Se otorgaban beneficios de eximición de pagos por exámenes y titulaciones a estudiantes en situación de pobreza. Así lo estableció en junio de 1827 uno de los últimos decretos de la presidencia de Rivadavia. Invocando dicho decreto, “por su notoria falta de fortuna” se exoneró del pago para recibir su grado de doctor en leyes a Juan María Gutiérrez el 3 de junio de 1834, y lo mismo en abril de 1837, “en razón de sus talentos y notoria pobreza”, a Carlos Tejedor, durante el gobierno de Juan Manuel de Rosas.


Los comienzos, cabe anotarlo, fueron humildes en la “manzana de las Luces”. Pocos estudiantes, falta de materiales e instalaciones para los gabinetes de física y química, claros en el cuerpo profesoral. También apuros financieros, algunos de los cuales fueron solventados de su bolsillo por el rector Sáenz. Pero aquella terquedad del fundador marcó también el rumbo para sus continuadores.

#### [Instrucciones]
a. Según el fragmento, ¿en qué fecha se exoneró a Juan María Gutiérrez del pago para recibir su grado de doctor en leyes?
b. Cambie "estudiantes" por "alumnos" al reproducir el fragmento desde "Se otorgaban beneficios" hasta "Manuel de Rosas.", inclusive.

Entradas guardadas

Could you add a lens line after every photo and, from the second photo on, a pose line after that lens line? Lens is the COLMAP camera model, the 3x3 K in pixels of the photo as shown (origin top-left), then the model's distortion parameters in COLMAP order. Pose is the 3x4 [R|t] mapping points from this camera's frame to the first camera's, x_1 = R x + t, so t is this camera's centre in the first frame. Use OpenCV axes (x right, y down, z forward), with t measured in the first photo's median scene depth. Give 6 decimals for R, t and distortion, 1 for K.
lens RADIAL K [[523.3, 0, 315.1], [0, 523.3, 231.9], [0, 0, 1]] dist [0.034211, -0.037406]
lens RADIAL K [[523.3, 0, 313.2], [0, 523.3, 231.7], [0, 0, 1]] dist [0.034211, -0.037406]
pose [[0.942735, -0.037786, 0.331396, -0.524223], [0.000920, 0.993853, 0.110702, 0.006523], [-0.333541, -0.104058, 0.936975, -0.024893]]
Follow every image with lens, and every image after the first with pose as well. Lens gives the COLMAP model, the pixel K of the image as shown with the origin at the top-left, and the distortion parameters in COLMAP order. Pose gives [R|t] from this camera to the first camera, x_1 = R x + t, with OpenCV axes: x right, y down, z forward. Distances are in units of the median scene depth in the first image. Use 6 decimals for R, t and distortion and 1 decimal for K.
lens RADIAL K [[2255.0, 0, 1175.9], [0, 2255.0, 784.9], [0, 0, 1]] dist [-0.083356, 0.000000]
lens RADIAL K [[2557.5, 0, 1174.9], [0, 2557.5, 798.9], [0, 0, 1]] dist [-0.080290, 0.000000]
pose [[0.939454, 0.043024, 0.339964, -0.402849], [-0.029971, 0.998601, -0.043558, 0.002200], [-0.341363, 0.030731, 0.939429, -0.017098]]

#### [Lista de respuestas]
a. El 3 de junio de 1834.

b.
Se otorgaban beneficios de eximición de pagos por exámenes y titulaciones a alumnos en situación de pobreza. Así lo estableció en junio de 1827 uno de los últimos decretos de la presidencia de Rivadavia. Invocando dicho decreto, “por su notoria falta de fortuna” se exoneró del pago para recibir su grado de doctor en leyes a Juan María Gutiérrez el 3 de junio de 1834, y lo mismo en abril de 1837, “en razón de sus talentos y notoria pobreza”, a Carlos Tejedor, durante el gobierno de Juan Manuel de Rosas.